Парень опешил. Подумав недолго, побрёл советоваться с остальными.
«Где же люди?» – только и крутилось в голове.
Теперь ко мне подошла уже вся шайка.
- Слышь, мужик, ты что, глухонемой? – спросил самый здоровый, высокий и плотный значит.
Я придерживался устоявшейся стратегии.
Ребят это разозлило ни на шутку. Видно было, что они начинают заводиться, ещё чуть-чуть и в ход пойдут кулаки.
- Козлина, - выкрикнул из-за спин старших молодой.
- Может, он больной, не будем трогать, - высказал здравую мысль другой, что потолще.
Последнее высказывание явилось предметом бурного обсуждения между членами банды, при этом от меня они отвернулись, как будто и не мою судьбу там решают.
Дальше разговор не пошёл, первый же удар бросил тёплый асфальт мне в лицо. Крики, смех удары – всё попеременно сыпалось на меня со всех сторон. Сначала я пытался прикрыть те места, куда удары уже были произведены, но потом, поняв всю бесполезность усилий, безвольно отдался на волю людей, жизни.
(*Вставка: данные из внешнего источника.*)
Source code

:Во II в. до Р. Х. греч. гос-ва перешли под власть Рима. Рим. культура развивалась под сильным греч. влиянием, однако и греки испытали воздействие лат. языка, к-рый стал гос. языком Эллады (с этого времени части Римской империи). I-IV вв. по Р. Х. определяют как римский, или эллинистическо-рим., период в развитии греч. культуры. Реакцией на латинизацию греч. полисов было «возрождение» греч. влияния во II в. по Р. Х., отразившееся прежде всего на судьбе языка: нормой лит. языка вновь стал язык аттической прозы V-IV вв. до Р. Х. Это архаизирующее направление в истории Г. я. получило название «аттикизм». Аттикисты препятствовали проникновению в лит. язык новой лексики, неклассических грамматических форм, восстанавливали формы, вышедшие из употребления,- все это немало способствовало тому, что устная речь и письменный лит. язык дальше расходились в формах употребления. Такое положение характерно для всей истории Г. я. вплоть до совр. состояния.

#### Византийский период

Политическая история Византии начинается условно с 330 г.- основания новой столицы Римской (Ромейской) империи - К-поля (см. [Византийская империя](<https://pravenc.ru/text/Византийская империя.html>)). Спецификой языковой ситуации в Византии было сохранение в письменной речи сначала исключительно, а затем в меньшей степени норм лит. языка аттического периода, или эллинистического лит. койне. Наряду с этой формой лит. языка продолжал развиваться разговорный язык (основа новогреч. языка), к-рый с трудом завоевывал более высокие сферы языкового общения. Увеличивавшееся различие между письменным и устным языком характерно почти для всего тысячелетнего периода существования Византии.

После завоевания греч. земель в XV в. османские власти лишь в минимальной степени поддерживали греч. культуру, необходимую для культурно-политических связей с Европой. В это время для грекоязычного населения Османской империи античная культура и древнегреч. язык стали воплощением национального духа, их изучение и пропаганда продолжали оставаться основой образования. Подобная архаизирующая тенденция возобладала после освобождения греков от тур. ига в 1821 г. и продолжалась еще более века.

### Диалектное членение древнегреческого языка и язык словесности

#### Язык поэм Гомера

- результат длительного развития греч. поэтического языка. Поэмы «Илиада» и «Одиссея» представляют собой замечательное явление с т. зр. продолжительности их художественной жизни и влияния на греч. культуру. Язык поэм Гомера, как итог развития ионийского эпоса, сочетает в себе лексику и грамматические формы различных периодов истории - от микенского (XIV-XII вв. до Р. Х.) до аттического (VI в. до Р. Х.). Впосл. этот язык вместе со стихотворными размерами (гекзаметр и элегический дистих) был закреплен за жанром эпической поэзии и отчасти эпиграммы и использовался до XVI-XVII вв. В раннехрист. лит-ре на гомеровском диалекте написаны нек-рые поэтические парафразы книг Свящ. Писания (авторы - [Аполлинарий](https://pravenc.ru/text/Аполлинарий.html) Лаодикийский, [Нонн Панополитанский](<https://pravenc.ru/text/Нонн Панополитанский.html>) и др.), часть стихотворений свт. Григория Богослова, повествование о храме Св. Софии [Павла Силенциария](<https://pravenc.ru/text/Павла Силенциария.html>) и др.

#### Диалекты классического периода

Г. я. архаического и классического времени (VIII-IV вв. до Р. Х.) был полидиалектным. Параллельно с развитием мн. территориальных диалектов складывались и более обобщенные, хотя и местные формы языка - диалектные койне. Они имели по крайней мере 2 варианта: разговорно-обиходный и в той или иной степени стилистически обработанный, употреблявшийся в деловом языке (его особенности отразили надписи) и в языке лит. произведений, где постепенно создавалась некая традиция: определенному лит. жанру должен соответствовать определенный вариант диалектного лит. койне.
Звуки сменились тишиной, свет – тьмой, а боль – безбольем.

*****

О смерти Сергея Валерьевича не написала ни одна газета, его не показали ни в одной программе новостей, что сталось с телом неизвестно, возможно, он продлил список колонки криминальных преступлений с летальным исходом, а, может, и того не удостоился. Квартиру получил неожиданно объявившийся родственник, который, найдя огромное количество исписанных тетрадей, бегло кинув на их содержание взгляд, сжёг всё, следуя каким-то одному ему известным традициям.
Где-то сейчас пишет свой шедевр Сергей Валерьевич, ещё жесточе расправляясь со своими обидчиками, возможно, и вы смогли бы отыскать своё имя в его рукописях. Но нет человека, да, в общем-то, и не было никогда, да и не будем об этом, право, не стоит…
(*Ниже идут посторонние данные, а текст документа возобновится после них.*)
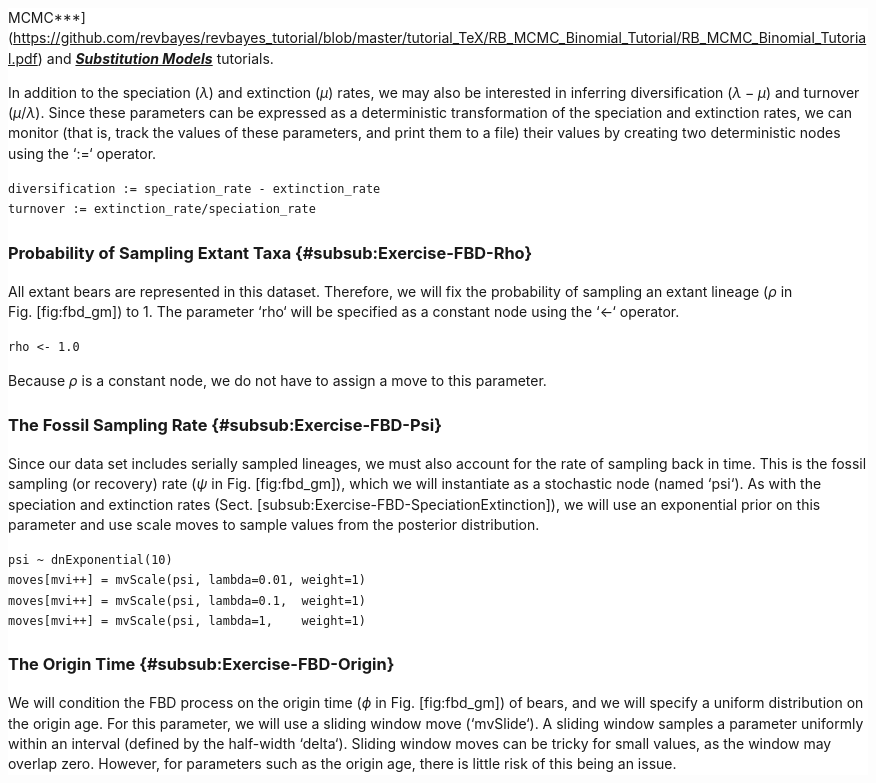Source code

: MCMC***](https://github.com/revbayes/revbayes_tutorial/blob/master/tutorial_TeX/RB_MCMC_Binomial_Tutorial/RB_MCMC_Binomial_Tutorial.pdf)
and [***Substitution
Models***](https://github.com/ssb2017/revbayes_intro/blob/master/tutorials/RB_CTMC_Tutorial.pdf)
tutorials.

In addition to the speciation ($\lambda$) and extinction ($\mu$) rates,
we may also be interested in inferring diversification ($\lambda - \mu$)
and turnover ($\mu/\lambda$). Since these parameters can be expressed as
a deterministic transformation of the speciation and extinction rates,
we can monitor (that is, track the values of these parameters, and print
them to a file) their values by creating two deterministic nodes using
the ‘:=‘ operator.

    diversification := speciation_rate - extinction_rate
    turnover := extinction_rate/speciation_rate

### Probability of Sampling Extant Taxa {#subsub:Exercise-FBD-Rho}

All extant bears are represented in this dataset. Therefore, we will fix
the probability of sampling an extant lineage ($\rho$ in
Fig. [fig:fbd_gm]) to 1. The parameter ‘rho‘ will be specified as a
constant node using the ‘&lt;-‘ operator.

    rho <- 1.0

Because $\rho$ is a constant node, we do not have to assign a move to
this parameter.

### The Fossil Sampling Rate {#subsub:Exercise-FBD-Psi}

Since our data set includes serially sampled lineages, we must also
account for the rate of sampling back in time. This is the fossil
sampling (or recovery) rate ($\psi$ in Fig. [fig:fbd_gm]), which we
will instantiate as a stochastic node (named ‘psi‘). As with the
speciation and extinction rates
(Sect. [subsub:Exercise-FBD-SpeciationExtinction]), we will use an
exponential prior on this parameter and use scale moves to sample values
from the posterior distribution.

    psi ~ dnExponential(10) 
    moves[mvi++] = mvScale(psi, lambda=0.01, weight=1)
    moves[mvi++] = mvScale(psi, lambda=0.1,  weight=1)
    moves[mvi++] = mvScale(psi, lambda=1,    weight=1)

### The Origin Time {#subsub:Exercise-FBD-Origin}

We will condition the FBD process on the origin time ($\phi$ in
Fig. [fig:fbd_gm]) of bears, and we will specify a uniform
distribution on the origin age. For this parameter, we will use a
sliding window move (‘mvSlide‘). A sliding window samples a parameter
uniformly within an interval (defined by the half-width ‘delta‘).
Sliding window moves can be tricky for small values, as the window may
overlap zero. However, for parameters such as the origin age, there is
little risk of this being an issue.


[^1]: In section [subsub:Req-Software] we offer a recommendation for a
[^2]: <https://github.com/revbayes/revbayes_tutorial/tree/master/RB_TotalEvidenceDating_FBD_Tutorial/scripts>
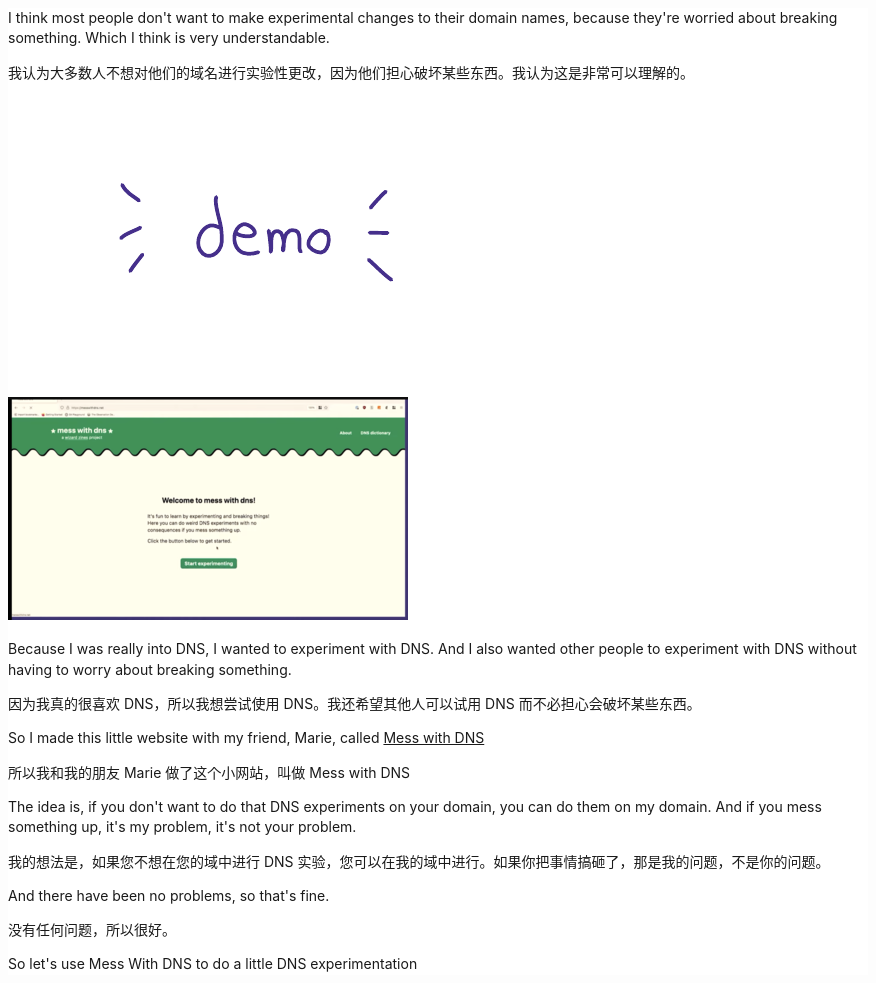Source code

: I think most people don't want to make experimental changes to their domain names, because they're worried about breaking something. Which I think is very understandable.  

我认为大多数人不想对他们的域名进行实验性更改，因为他们担心破坏某些东西。我认为这是非常可以理解的。

[![](slide-48.png)](https://jvns.ca/images/2022-railsconf/slide-48.png)

[![](demo-mess1-small.png)](https://jvns.ca/images/2022-railsconf/demo-mess1.png)

Because I was really into DNS, I wanted to experiment with DNS. And I also wanted other people to experiment with DNS without having to worry about breaking something.  

因为我真的很喜欢 DNS，所以我想尝试使用 DNS。我还希望其他人可以试用 DNS 而不必担心会破坏某些东西。  

So I made this little website with my friend, Marie, called [Mess with DNS](https://messwithdns.net/)  

所以我和我的朋友 Marie 做了这个小网站，叫做 Mess with DNS

The idea is, if you don't want to do that DNS experiments on your domain, you can do them on my domain. And if you mess something up, it's my problem, it's not your problem.  

我的想法是，如果您不想在您的域中进行 DNS 实验，您可以在我的域中进行。如果你把事情搞砸了，那是我的问题，不是你的问题。  

And there have been no problems, so that's fine.  

没有任何问题，所以很好。

So let's use Mess With DNS to do a little DNS experimentation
Усталым жестом опустив указательный палец на точку, чем и закончив работу на сегодня, Старый Писатель удовлетворённо откинулся на спинку мягкого, обтянутого кожей кресла. За окном уже темно, что ж к завтрашней печати всё готово, так что причин для напряжения нервов нет. Несколько вымученно зевнув, пряча открытый рот в кулачёк, Писатель потянулся, глубоко вздохнул и, неспешным шаркающим шагом, отправился на кухню. Сделав бутерброд из первых попавшихся ему на глаза ингредиентов, он, не спеша, ел, запивая свою конструкцию холодным молоком. «Неплохая повесть, хотя писать новое становиться всё сложнее, - подумал Писатель, - ну, да, где наша не пропадала».
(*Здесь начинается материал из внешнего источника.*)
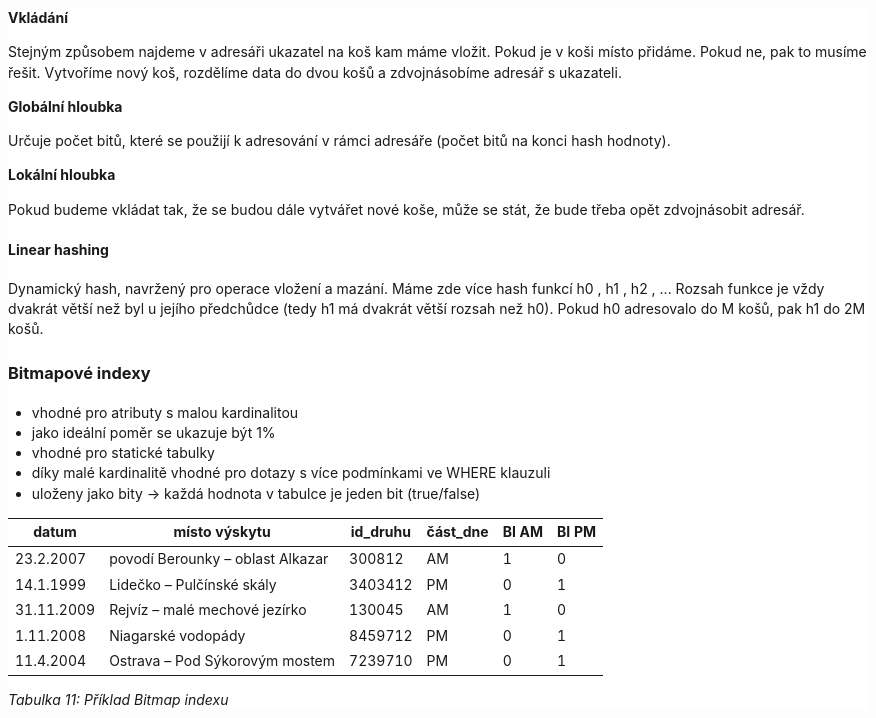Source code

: **Vkládání**

Stejným způsobem najdeme v adresáři ukazatel na koš kam	máme vložit. Pokud je v koši místo přidáme. Pokud ne, pak to musíme řešit. Vytvoříme nový koš,  rozdělíme data do dvou košů a zdvojnásobíme adresář s ukazateli.

**Globální hloubka** 

Určuje počet bitů, které se použijí k adresování v rámci adresáře (počet bitů na konci hash hodnoty).

**Lokální hloubka**  

Pokud budeme vkládat tak, že se budou dále vytvářet nové koše, může se stát, že bude třeba opět zdvojnásobit adresář.

#### Linear hashing
Dynamický hash, navržený pro operace vložení a mazání. Máme zde více hash funkcí h0 , h1 , h2 , ... Rozsah funkce je vždy dvakrát větší než
byl u jejího předchůdce (tedy h1 má dvakrát větší rozsah než h0). Pokud h0 adresovalo do M košů, pak h1 do 2M košů. 

### Bitmapové indexy
- vhodné pro atributy s malou kardinalitou 
- jako ideální poměr se ukazuje být 1%
- vhodné pro statické tabulky 
- díky malé kardinalitě vhodné pro dotazy s více podmínkami ve WHERE klauzuli
- uloženy jako bity -> každá hodnota v tabulce je jeden bit (true/false)
 
|    datum   |           místo výskytu          | id_druhu | část_dne | BI AM | BI PM |
|------------|----------------------------------|----------|----------|-------|-------|
| 23.2.2007  | povodí Berounky – oblast Alkazar | 300812   | AM       | 1     | 0     |
| 14.1.1999  | Lidečko – Pulčínské skály        | 3403412  | PM       | 0     | 1     |
| 31.11.2009 | Rejvíz – malé mechové jezírko    | 130045   | AM       | 1     | 0     |
| 1.11.2008  | Niagarské vodopády               | 8459712  | PM       | 0     | 1     |
| 11.4.2004  | Ostrava – Pod Sýkorovým mostem   | 7239710  | PM       | 0     | 1     |
*Tabulka 11: Příklad Bitmap indexu*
Старый Писатель был малоизвестным в широких кругах автором, но в определённых кругах он пользовался неизменным успехом, но всегда предпочитал писать, не оборачиваясь на читателей. Если бы его вообще не читали, он бы расстроился, но продолжал бы с утроенным азартом писать «в стол», поэтому ему постоянно казалось, что, однажды приняв успех, он лишился определённой части поддержки извне, а он был твёрдо убеждён, что произведения пишут не писатели, а через писателей.